CodeCon 2006

I am currently attending CodeCon 2006 in San Francisco. Interesting talks, as usual. Really atrocious folding chairs that look OK at first glance, but then you sit on them for an hour and realize everything down there is numb.

Three talks on Friday about fighting Malware/Spyware/Phishing. The first two, on Daylight Fraud Prevention and SiteAdvisor had in common that they were about commercial offerings and did not include any code. TRUMAN, The Reusable Unknown Malware Analysis Net, is available under the GPL.

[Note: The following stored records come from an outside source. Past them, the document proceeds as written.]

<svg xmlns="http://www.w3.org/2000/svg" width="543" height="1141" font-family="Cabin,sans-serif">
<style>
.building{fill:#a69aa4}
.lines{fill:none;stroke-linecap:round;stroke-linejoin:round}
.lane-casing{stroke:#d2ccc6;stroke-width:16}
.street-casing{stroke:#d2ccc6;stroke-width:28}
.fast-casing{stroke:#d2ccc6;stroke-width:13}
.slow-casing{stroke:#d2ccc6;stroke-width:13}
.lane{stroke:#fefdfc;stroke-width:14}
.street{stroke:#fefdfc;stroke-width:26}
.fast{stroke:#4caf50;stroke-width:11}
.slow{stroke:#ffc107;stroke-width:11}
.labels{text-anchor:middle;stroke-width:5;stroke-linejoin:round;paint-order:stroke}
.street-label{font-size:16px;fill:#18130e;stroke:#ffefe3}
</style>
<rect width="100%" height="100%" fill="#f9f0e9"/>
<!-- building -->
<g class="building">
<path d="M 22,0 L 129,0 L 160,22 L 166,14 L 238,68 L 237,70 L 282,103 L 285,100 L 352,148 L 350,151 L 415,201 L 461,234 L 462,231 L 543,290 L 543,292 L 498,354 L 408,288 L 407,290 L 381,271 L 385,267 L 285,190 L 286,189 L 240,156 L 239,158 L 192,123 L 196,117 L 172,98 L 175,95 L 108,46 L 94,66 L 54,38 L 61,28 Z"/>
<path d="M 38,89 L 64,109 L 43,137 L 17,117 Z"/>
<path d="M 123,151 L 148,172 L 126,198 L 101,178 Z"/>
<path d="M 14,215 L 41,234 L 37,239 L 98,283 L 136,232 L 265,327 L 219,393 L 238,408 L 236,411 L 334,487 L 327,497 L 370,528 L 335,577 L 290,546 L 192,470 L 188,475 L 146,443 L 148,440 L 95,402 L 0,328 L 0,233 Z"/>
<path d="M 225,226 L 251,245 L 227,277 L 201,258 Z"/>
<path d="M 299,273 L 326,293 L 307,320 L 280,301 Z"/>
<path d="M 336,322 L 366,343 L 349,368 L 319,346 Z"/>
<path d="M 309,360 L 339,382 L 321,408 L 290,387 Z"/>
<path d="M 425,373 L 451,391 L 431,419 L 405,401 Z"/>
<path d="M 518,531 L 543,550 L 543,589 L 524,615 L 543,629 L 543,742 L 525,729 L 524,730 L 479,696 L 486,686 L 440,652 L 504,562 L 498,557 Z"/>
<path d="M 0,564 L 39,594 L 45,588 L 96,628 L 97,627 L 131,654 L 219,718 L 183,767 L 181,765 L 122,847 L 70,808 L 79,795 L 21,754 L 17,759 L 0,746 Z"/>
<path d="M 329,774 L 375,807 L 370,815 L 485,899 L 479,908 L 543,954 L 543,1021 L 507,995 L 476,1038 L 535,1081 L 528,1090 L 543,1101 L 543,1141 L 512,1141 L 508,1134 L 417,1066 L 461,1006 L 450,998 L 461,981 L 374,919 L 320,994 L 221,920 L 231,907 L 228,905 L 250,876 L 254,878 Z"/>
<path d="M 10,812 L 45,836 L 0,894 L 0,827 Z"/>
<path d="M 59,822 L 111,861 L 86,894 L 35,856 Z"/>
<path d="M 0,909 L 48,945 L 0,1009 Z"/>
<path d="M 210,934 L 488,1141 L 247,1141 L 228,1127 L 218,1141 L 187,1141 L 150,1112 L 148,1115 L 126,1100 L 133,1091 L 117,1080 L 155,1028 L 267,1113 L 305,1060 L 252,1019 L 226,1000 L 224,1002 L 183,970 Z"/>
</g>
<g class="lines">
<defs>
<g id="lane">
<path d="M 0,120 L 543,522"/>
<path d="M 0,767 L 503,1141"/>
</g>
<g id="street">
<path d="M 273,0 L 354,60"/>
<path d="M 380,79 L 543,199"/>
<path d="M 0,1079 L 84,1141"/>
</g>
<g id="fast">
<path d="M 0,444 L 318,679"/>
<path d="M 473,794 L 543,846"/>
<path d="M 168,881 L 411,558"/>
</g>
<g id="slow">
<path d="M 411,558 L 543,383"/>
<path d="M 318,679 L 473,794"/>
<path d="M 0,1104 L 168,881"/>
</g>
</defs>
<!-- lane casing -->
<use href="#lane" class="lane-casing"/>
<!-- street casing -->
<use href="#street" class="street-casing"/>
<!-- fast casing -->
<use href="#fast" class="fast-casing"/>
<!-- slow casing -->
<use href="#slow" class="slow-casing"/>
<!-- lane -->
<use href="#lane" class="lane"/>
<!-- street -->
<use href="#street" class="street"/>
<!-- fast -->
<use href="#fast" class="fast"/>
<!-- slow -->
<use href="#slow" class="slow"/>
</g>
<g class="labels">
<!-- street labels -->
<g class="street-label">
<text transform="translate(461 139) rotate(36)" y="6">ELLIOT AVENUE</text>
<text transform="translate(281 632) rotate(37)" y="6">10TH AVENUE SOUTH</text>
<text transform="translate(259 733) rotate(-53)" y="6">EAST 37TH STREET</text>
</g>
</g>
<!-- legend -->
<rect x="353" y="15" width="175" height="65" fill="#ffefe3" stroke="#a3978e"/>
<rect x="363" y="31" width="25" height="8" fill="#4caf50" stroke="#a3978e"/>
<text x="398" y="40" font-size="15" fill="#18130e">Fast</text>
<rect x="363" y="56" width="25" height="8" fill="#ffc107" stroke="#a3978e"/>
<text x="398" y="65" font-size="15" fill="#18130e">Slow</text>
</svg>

SiteAdvisor combines automated analysis of potentially malicious websites with “a bunch of guys in India??? to produce a rating of the malice these sites wreak on the user’s computer. They put a red/green status indicator in the browser status bar, and inject red and
green icons in Google search result pages. This is pretty interesting and I’d like to see where this goes. The presenter seems to have a good grasp of the fact that they don’t know all the consequences of offering this service on a large scale, how it will be abused etc. Watch that
space.

The other two talks on Friday were about the P2P space: VidTorrent is a P2P streaming application out of the MIT Media Lab. Finally, I think Localhost essentially slaps a file system onto BitTorrent.

The presentations this year seem to have a noticable practical slant. These are actual products that are shipping or close to shipping, not vague unpractical ideas hatched in someone’s basement and destined to never venture beyond.